DARWIN, Australia, Nov. 17 (UPI) -- U.S. President Obama, speaking in Darwin, Australia, where U.S. Marines will begin rotations in 2012, celebrated the 60-year U.S.-Australia alliance.
"All of you are the backbone of our alliance," Obama told an audience of Australian troops and U.S. military in a hangar at the Royal Army Air Force Base.
The centerpiece of Obama's two-day visit to Australia was the announcement the United States would station military forces in Darwin. Beginning with about 250 Marines in mid-2012, the U.S. presence will expand to about 2,500 troops in several years.
After his speech in Darwin, Obama traveled to Bali, Indonesia, for a summit of Southeast Asian countries.

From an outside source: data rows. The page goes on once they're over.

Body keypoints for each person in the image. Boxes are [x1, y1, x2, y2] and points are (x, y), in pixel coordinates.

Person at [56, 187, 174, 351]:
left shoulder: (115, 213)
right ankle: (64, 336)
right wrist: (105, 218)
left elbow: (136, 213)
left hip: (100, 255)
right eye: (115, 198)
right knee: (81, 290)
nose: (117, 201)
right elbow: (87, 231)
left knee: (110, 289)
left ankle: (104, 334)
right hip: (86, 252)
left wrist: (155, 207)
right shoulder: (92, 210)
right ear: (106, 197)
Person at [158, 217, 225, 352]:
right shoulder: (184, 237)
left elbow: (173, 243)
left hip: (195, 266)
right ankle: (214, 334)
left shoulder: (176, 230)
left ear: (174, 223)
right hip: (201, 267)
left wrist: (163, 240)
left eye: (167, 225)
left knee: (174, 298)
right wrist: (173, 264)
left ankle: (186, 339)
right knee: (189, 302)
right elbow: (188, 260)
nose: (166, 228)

"[Our] alliance is rooted in the bonds between our people, and the democratic values that we share and our commitment to stand with each other through thick and through thin, no matter what," including Iraq, Afghanistan and other theaters of war, Obama said told the military and civilian audience in Darwin.
He noted how troops fought hard in 1942, when Darwin was hit hard by Japanese forces in "Australia's Pearl Harbor."
"Against overwhelming odds, our forces fought back, with honor and with courage," Obama said. "Some thought Australia might fall. But we dusted ourselves off. We picked ourselves up. We rebuilt. And thanks to the extraordinary generation of troops, we went on to victory … ."
He and Prime Minister Julia Gillard paid respects to the war dead at the Australian War Memorial and the USS Peary, one of the battleships lost in battle.
Going forward, the alliance has the same purpose as it had 60 years ago, "the preservation of peace and security," said Obama, the first U.S. president to visit the Northern Territory.
"This region has some of the busiest sea lanes in the world, which are critical to all our economies," he said. "And in times of crisis … Darwin has been a hub, moving out aid, caring for victims, making sure that we do right by the people of this region. And that's what we're going to keep doing, together."
America is honored to stand with Australia "as allies with an enduring commitment to human freedom," Obama said. "So thank you all for your extraordinary service. And thank you for representing the very best of our two countries."